* Information shown
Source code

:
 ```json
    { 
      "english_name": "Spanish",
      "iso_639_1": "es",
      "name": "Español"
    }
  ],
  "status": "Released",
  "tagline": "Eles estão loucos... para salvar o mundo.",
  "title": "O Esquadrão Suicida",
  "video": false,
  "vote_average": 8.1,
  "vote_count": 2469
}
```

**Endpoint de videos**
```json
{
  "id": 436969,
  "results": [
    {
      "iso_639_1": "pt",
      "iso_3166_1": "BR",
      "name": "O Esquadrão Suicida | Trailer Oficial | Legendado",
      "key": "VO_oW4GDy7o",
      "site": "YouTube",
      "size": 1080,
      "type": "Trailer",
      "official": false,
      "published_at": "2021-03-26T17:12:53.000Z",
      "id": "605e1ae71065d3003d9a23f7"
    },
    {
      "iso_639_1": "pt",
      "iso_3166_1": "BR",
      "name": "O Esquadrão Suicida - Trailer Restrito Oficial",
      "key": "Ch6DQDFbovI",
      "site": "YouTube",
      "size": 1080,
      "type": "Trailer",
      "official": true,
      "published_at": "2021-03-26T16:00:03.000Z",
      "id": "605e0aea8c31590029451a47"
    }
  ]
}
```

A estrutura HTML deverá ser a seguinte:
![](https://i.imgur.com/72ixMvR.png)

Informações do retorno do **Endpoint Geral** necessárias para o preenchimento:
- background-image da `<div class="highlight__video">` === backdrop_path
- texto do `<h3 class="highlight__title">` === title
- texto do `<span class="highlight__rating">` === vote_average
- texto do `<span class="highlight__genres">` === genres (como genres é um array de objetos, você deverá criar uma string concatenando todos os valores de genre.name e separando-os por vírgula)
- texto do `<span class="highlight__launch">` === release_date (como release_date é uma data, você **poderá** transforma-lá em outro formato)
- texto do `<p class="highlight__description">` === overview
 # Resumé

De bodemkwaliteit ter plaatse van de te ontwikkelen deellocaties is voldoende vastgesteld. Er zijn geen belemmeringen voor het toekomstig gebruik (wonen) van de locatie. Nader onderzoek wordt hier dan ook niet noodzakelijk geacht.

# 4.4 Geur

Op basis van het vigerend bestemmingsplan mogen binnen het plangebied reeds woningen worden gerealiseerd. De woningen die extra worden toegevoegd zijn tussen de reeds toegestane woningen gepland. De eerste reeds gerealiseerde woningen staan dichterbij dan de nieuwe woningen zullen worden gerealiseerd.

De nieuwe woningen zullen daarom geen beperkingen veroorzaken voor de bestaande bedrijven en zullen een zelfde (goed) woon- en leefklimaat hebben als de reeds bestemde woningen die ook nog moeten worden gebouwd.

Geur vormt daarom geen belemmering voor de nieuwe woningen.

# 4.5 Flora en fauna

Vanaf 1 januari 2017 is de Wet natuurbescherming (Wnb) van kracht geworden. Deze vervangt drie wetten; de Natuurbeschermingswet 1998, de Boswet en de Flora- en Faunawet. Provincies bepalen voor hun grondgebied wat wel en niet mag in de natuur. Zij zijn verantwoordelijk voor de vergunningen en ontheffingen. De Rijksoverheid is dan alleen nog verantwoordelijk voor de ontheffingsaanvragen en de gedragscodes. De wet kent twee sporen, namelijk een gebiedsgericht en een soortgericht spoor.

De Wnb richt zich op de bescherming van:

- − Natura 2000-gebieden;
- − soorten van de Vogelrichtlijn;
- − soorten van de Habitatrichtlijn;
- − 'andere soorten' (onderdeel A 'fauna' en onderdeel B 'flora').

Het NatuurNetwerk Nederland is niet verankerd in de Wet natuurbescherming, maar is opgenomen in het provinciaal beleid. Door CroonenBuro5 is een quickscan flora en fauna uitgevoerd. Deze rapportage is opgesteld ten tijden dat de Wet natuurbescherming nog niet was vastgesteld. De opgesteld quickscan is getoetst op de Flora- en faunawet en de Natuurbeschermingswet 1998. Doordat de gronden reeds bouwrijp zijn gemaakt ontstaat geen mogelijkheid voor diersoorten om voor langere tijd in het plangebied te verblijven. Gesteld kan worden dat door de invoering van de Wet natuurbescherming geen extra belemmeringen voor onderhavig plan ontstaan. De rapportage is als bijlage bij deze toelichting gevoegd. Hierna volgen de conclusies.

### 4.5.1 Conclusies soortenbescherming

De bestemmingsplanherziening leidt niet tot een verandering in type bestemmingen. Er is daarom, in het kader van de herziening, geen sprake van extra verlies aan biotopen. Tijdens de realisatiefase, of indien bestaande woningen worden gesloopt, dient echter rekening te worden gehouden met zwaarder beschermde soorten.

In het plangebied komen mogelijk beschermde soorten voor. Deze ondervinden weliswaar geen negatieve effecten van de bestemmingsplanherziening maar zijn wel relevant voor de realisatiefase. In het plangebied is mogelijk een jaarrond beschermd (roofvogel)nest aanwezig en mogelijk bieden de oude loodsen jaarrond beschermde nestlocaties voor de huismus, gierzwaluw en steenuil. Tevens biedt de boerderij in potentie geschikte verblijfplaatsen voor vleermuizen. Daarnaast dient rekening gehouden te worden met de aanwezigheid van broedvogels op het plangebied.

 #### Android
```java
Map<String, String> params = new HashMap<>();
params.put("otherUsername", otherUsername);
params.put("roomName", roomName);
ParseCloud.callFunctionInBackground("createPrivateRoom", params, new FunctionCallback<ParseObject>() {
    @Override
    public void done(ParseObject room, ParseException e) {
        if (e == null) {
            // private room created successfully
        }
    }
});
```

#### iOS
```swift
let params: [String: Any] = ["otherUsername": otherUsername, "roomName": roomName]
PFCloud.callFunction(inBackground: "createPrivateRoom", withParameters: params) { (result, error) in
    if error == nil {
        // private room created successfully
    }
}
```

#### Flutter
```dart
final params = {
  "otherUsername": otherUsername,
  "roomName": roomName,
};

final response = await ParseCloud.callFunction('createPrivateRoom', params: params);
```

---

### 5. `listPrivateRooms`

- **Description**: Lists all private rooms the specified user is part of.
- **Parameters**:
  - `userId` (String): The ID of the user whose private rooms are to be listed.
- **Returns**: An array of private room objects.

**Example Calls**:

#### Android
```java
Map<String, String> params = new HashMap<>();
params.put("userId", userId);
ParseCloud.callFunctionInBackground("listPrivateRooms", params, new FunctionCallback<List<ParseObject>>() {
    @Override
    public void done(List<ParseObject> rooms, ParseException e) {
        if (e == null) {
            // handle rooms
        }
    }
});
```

* What this task involves
All lines above from the one with "De nieuwe woningen zullen daarom" to the one with "# 4.5 Flora en fauna", inclusive, should be copied exactly, and no other lines.

* Result below
De nieuwe woningen zullen daarom geen beperkingen veroorzaken voor de bestaande bedrijven en zullen een zelfde (goed) woon- en leefklimaat hebben als de reeds bestemde woningen die ook nog moeten worden gebouwd.

Geur vormt daarom geen belemmering voor de nieuwe woningen.

# 4.5 Flora en fauna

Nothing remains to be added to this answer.